> _TASK ITEM_:
Exclude the images, then return every line below exactly as written.

===== RECORDS FOR THE TASK =====

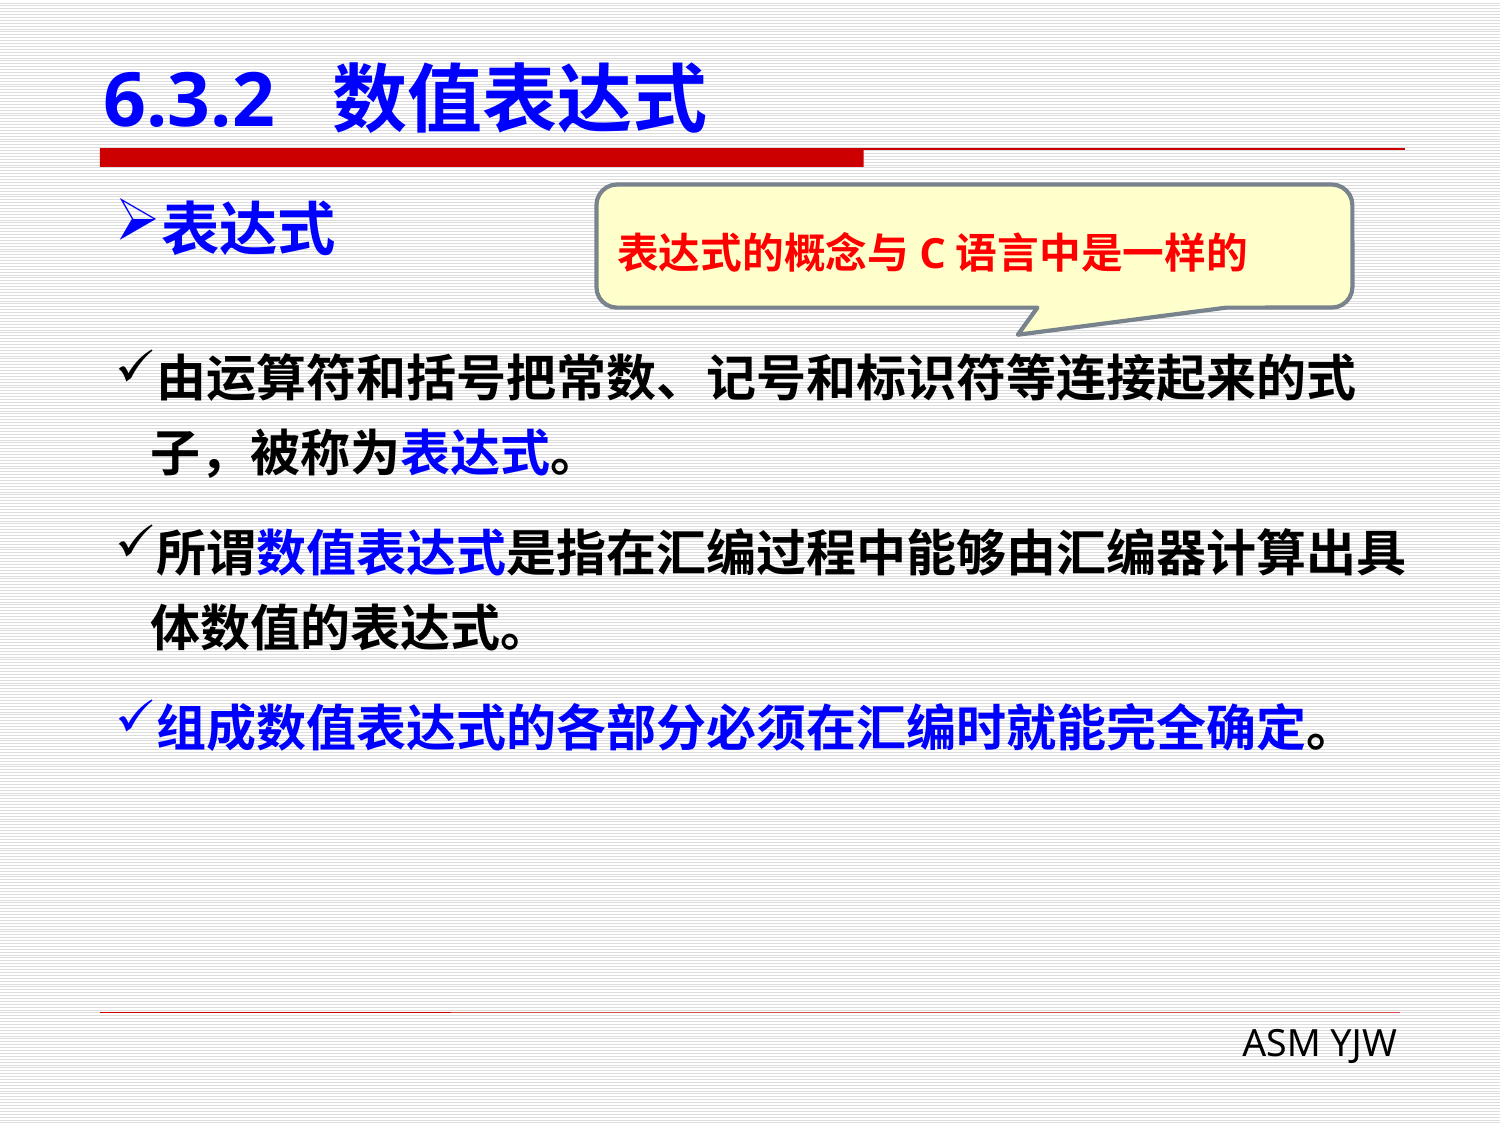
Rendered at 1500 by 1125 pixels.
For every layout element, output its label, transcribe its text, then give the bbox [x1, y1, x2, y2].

text_box 表达式 [1343, 184, 1400, 270]
text_box 由运算符和括号把常数、记号和标识符等连接起来的式子，被称为表达式。 所谓数值表达式是指在汇编过程中能够由汇编器计算出具体数值的表达式。 组成数值表达式的各部分必须在汇编时就能完全确定。 [100, 324, 1447, 764]
text_box 表达式的概念与C语言中是一样的 [594, 182, 1355, 337]
text_box 表达式 [100, 184, 606, 270]
title 6.3.2 数值表达式 [88, 42, 1448, 149]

=====

> _EXPECTED OUTPUT_:
Rendered at 1500 by 1125 pixels.
For every layout element, output its label, transcribe its text, then give the bbox [x1, y1, x2, y2].

text_box 表达式 [1343, 184, 1400, 270]
text_box 由运算符和括号把常数、记号和标识符等连接起来的式子，被称为表达式。 所谓数值表达式是指在汇编过程中能够由汇编器计算出具体数值的表达式。 组成数值表达式的各部分必须在汇编时就能完全确定。 [100, 324, 1447, 764]
text_box 表达式的概念与C语言中是一样的 [594, 182, 1355, 337]
text_box 表达式 [100, 184, 606, 270]
title 6.3.2 数值表达式 [88, 42, 1448, 149]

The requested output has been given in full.